Which comes first, data cleaning or model training?

In the past, I spent a lot of time on exploratory data analysis(EDA) and data cleaning before putting data into training. After that, I’d like to pick a state-of-the-art model. However, fastai course changed my idea.

In fastai, Jeremy told us to:

  1. train a model to clean the data
  2. start with a simple model

The key point is to start the training as early as possible, preferably on day 1. Only after training a model and analyzing the result can you know what kinds of data the model deals with badly, if the data needs more cleaning, if the data is enough, if the problem can be solved using deep learning. This produces an effective feedback to the data part and helps you figure out the truly important feature, which leads to better training.

Start with a simple model, so you can train it quickly, then improve and iterate fast. After some experiments, finally you may decide whether the performance of the current model is good enough or need to try a more sophisticated model.

This echoes “Finish first, then improve” and target-oriented practice in management. Without training a model, you have no idea about the characteristics of the data. EDA is not enough. Sometimes we may understand the data in a wrong way, leading to the wrong direction of building a model.
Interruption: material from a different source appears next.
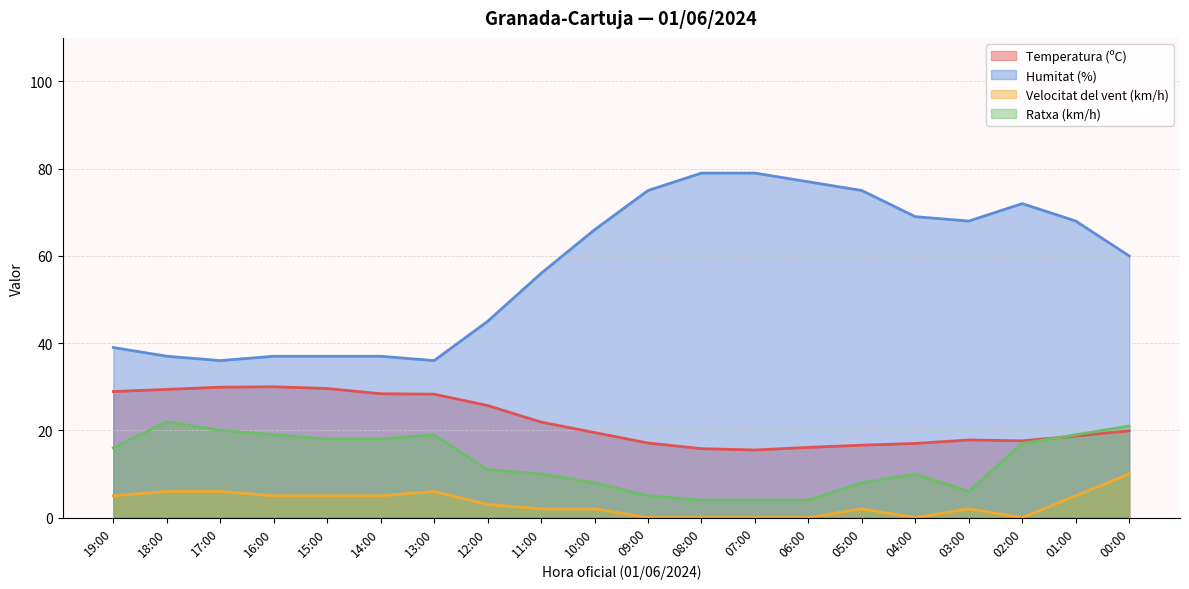

Rank the series at 06:00 from highest to lowest value.

Humitat (%), Temperatura (ºC), Ratxa (km/h), Velocitat del vent (km/h)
Next time you handle a dataset, you may try this method: only do necessary data cleaning to get the data into the model, then begin with a simple model. For example, always start with a small size pre-trained model for image or text data, or random forest for tabular data. After the training, analyze the results to clean the data or do feature engineering. fastai library provides some handy functions for analysis, for example, confusion matrix, feature importance, etc.